On trouvera peut-être bien hardi que la philosophie donne son avis sur une théorie qui paraît être du ressort exclusif des zoologistes ; mais reconnaissons que l’histoire naturelle, dans ses plus hautes conceptions, touche aux confins de la philosophie, et entre assez volontiers en conflit avec elle. Pourquoi la philosophie ne s’avancerait-elle pas à son tour sur un terrain qui la touche de si près ? Pourquoi n’essaierait-elle pas d’interroger des systèmes qui peuvent avoir pour elle de si graves conséquences, et de soumettre à la critique, dans la mesure de sa compétence, celles de ces doctrines qui ne sont guère jusqu’ici que de simples hypothèses et de pures possibilités ? La philosophie naturelle est encore, comme diraient les positivistes, dans sa période métaphysique, c’est-à-dire que le possible, le probable, le conjectural, s’y mêlent au réel, la pure conception à l’observation et à l’expérience. La métaphysique n’est donc pas incompétente en cette affaire, et l’analyse des idées abstraites, qui est le génie du métaphysicien, peut se marier utilement à l’esprit d’observation et d’interprétation qui est le trait distinctif du vrai savant.


I.


Avant d’examiner l’hypothèse de M. Darwin, il faut rappeler d’abord, sans y insister beaucoup, les hypothèses analogues qui ont précédé la sienne, et auxquelles lui-même fait encore une certaine part dans sa doctrine.
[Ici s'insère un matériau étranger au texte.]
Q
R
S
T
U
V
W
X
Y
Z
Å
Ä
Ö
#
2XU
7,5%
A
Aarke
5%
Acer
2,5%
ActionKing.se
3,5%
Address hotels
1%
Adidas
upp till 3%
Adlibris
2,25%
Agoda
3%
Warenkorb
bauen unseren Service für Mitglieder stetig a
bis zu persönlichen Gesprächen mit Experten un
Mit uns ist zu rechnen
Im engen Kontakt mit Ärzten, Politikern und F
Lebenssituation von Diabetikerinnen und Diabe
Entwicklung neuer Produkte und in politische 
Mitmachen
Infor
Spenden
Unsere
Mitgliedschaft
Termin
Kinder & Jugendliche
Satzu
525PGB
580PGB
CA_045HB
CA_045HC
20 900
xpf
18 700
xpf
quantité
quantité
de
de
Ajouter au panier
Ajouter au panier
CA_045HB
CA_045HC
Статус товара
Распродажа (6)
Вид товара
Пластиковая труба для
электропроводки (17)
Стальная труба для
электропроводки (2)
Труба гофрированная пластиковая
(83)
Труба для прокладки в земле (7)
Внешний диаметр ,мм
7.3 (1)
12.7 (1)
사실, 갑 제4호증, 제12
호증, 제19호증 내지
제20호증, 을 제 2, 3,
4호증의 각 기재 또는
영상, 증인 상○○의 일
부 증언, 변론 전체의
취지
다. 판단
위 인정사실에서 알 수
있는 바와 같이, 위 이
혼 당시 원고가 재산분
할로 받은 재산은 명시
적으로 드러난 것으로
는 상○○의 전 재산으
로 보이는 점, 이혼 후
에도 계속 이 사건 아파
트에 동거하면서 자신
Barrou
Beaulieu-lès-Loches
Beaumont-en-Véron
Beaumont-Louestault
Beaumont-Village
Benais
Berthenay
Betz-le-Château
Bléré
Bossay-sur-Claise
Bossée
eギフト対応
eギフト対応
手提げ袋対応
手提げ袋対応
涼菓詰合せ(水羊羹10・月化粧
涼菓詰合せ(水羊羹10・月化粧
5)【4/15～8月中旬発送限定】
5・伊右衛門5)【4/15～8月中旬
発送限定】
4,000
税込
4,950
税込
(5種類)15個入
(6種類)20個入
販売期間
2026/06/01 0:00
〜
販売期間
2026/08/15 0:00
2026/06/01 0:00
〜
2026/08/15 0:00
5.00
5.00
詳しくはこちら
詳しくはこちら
Plusieurs principes ou agens ont été proposés pour expliquer sans aucune cause finale les appropriations organiques. Les principaux sont l’action des milieux, l’habitude et le besoin. C’est par l’action combinée de ces agens que Lamarck explique la transformation progressive de l’animalité, qui s’est élevée, suivant lui, par un perfectionnement continu, de la forme la plus élémentaire à la plus complexe, de la monade à l’humanité : théorie redoutable que Diderot, dans l’audace féconde de son inventive imagination, semble avoir le premier rêvée, et qu’un esprit aventureux du dernier siècle, Benoît de Maillet, a développée avant Lamarck dans un livre moitié ridicule, moitié profond, le Telliamed, qui a provoqué les railleries de Voltaire et le majestueux dédain de Cuvier.

Nul doute que les conditions extérieures dans lesquelles un animal se trouve placé n’agissent sur lui et ne le modifient dans une

  1. Voyez la Revue du 1er avril 1860.